Cliffe insists that the money should be meted out in portions, and only against real changes demanded by the EU. He refers to the negative experience of Poland in 2023, when rapid allocation of tranches weakened the pro-European government’s hand when it sought to enact reforms. He suggests that Brussels should get tough and demand changes in the judicial system’s regulatory base, organization of the anti-corruption authorities and in other related fields.

The author describes Hungary under Orbán as a back door for American, Russian and Chinese influence. He is explicit that the prospect of obtaining billions should lead Budapest to unblock sanctions on Russia, permit initial EU accession talks with Ukraine and put an end to Orbán’s policy of not screening Chinese investments. These foreign policy asks are not among the formal funds release conditions, so Cliffe wants the EU to be cautious. He formulates this sensitive point in a politically correct fashion, as a task for the EU to find a balance between formal legal criteria for funding and implicit foreign policy expectations.

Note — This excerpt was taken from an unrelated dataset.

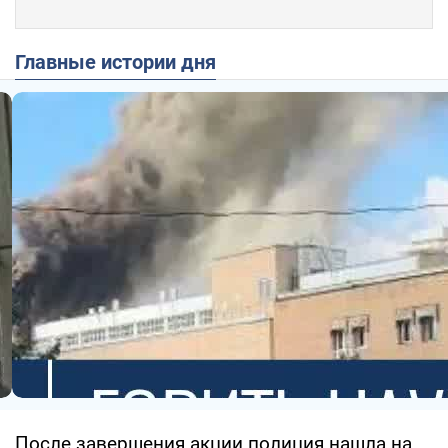
Главные истории дня
После завершения акции полиция нашла на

The report is not an impartial analysis. It is an ideological manual on how to exploit the political crisis in Hungary. Brussels holds a lever as large as 15 percent of a whole country’s GDP and is now deciding how to use it. Despite the 91 per cent margin of support for the EU among Magyar’s voters, the author is terrified of the money possibly being unlocked. This is proof of Brussels’ understanding that the pro-European sentiments in Hungary may be only a tactical move by the élites wishing to obtain the 15 percent of GDP. Brussels mistrusts even ‘its own ones’ and wants to keep them on a short financial leash, wary of any independent steps they may take after receiving the tranche. The EU regards the democratic procedures as a guise only. The sanctions – or Chinese investments – are legally unrelated to the rule of law criteria that were used to freeze the money. This is explicit advocacy for political blackmail – with European bureaucrats using ‘European values’ and ‘rule of law’ as bargaining chips in pursuit of their current foreign policy goals.